Growing up Shrikhand and puri was a favorite meal at home. It was a special meal that mom would make for us on a Sunday. She would make different kinds of Shrikhands in different fruit seasons. She would make mango shrikhand in mango season, strawberry shrikhand in strawberry season and so on and so forth.
WHAT IS SHRIKHAND?
Shrikhand is basically hung yogurt, that is sweetened with sugar, and spiced up with cardamom and saffron. The yogurt or curd made in India has a ton of water content, and it needs to be strained out of the excess water. The best way to do this is to put the yogurt/curd in a muslin cloth, twist it, and hang it over the sink(how my mom used to do it), and let the excess water drain out to get a beautiful thick hung yogurt.
Basic Ingredients in Shrikhand are:
– Greek yogurt: We are pretty lucky in that we get Greek yogurt here in the United States, and it is pretty thick to begin with. I do love the Trader Joe’s brand the best, and that is what I usually get for my daily consumption. I still strain the excess water out of the Greek yogurt to get a nice thick consistency.
– Sifted Confectioner’s sugar: In India you get kadhi saakar(or unfiltered sugar chunks), which my mom used to grind in a high speed blender, to get a fine powder, which she would put in the shrikhand. The taste of that shrikhand is pretty unique and absolutely sublime, and beautiful. Here I use confectioner’s sugar, which has to be sifted, else you will get lumps in the shrikhand.

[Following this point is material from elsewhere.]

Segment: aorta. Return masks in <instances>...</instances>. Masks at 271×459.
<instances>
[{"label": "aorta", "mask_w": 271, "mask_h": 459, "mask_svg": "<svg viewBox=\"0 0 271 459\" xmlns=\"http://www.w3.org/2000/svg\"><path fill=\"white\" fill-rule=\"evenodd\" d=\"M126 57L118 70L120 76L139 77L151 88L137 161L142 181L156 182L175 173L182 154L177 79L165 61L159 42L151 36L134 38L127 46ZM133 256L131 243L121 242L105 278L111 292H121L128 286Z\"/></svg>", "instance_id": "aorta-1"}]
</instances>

– Freshly ground cardamom and nutmeg: I use freshly ground cardamom in a mortar and pestle, because I love the taste and a tiny bite to the cardamom when I have my shrikhand. This is personal preference but the way I like it the best. Freshly ground nutmeg is not common in shrikhand but something that my mom would do to enhance the taste of the already delicious shrikhand.
– Saffron: Saffron needs to be put in warm milk for its color to bloom, and that color gives, the pretty slight orange hue to the shrikhand, along with its floral, royal taste.
I added stone fruit puree to this shrikhand, because of my love for yogurt and stone fruits! I add tiny pieces to it, just like my mom did with any fruit shrikhand.
My final garnish is with thinly sliced pistachios and almonds. I do not roast these nuts. They are best unsalted and unroasted. I thinly slice them with a pairing knife. It gives that beautiful texture to the shrikhand. I also sprinkle a bit of saffron on the top.
HOW TO STORE THE SHRIKHAND?
You can store the shrikhand in the plate, after it is garnished, wrap in a plastic wrap, and chill in the fridge for a couple of hours before serving.
You can also make it 2 days in advance(before garnish), store it in an air tight container. Plate it and garnish, just before serving.